GIVEN PASSAGE:
<<<<

FOR IMMEDIATE RELEASE - June 23, 2009

PRESS CONTACTS:

Chris Komai - ckomai@janm.org - 213-830-5648

JANM

'ON PAPER WINGS' DOCUMENTARY TO BE SCREENED ON JUNE 27

Film Brings Together Women Who Made Paper for Balloon Bombs, Oregon Town Where Children Were Killed


A documentary that recounts a World War II Japanese military campaign that forced young Japanese women to help make balloons that were then armed with bombs and sent into the jet stream toward North America, resulting in the death of a woman and five girls in Oregon, and a Japanese American scholar who brought together some of the unwitting builders and the residents of the Oregon town, will be screened at the Japanese American National Museum on Saturday, June 27, at 2 p.m.

"On Paper Wings", a documentary by filmmaker Ilana Sol of Portland, Oregon, pulls together these seemingly disparate pieces, leading to a sense of reconciliation 40 years after World War II. Sol has worked in the film industry for more than decade, often doing freelance research and production work. Her love of history led her to pursue the subject of the Japanese balloon bombs, their origins, and the one American town that felt its effects: Bly, Oregon.

>>>>

DATASET EXCERPT:

<<<<

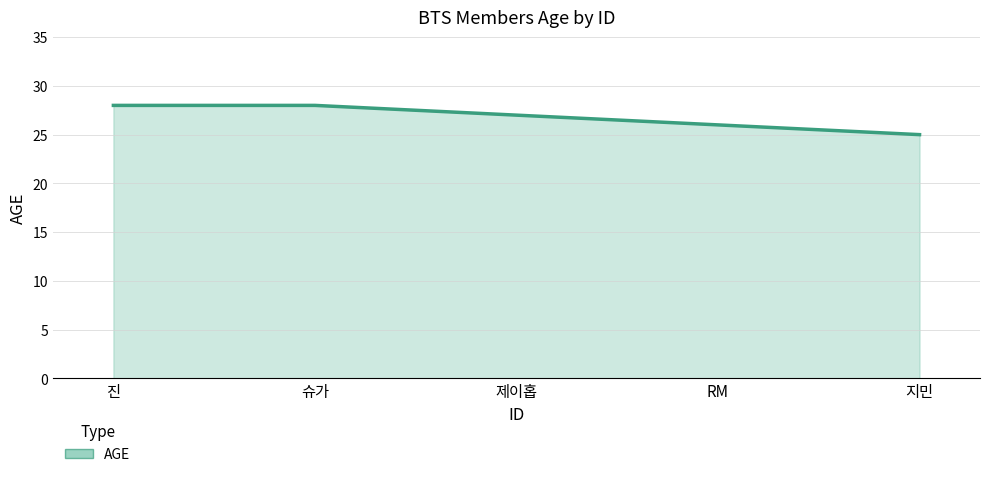

Reading left to right, extract all data points from this chart.

28	28	27	26	25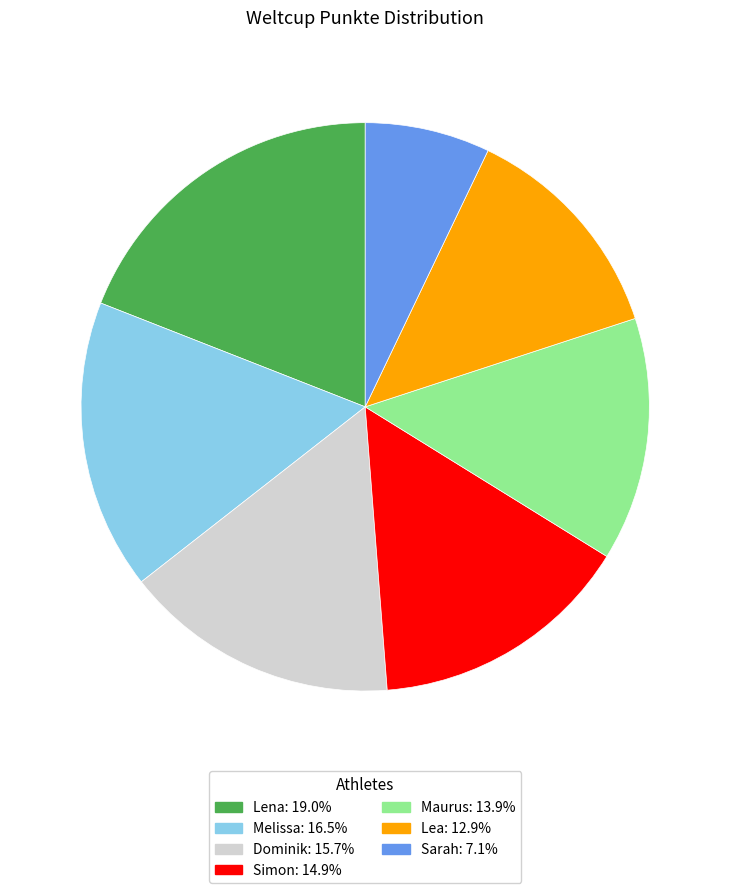

Which category has the biggest portion of the pie?

Lena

>>>>

WHAT YOU WILL DO:
[a] According to the press release, on what day and at what time will the documentary be screened?
[b] Name every subject that the press release says Sol's love of history led her to pursue.
[c] Decide whether each statement agrees with the press release: (i) Ilana Sol is a filmmaker from Portland, Oregon. (ii) The Japanese military campaign forced older Japanese men to help make the balloons. (iii) The documentary leads to a sense of reconciliation 20 years after World War II.
Rely solely on the press release when answering.

TASK SOLUTIONS:
[a] Saturday, June 27, at 2 p.m.

[b] The Japanese balloon bombs, their origins, and the one American town that felt its effects: Bly, Oregon.

[c]
(i) Yes: "a documentary by filmmaker Ilana Sol of Portland, Oregon"
(ii) No: "forced young Japanese women to help make balloons"
(iii) No: "leading to a sense of reconciliation 40 years after World War II"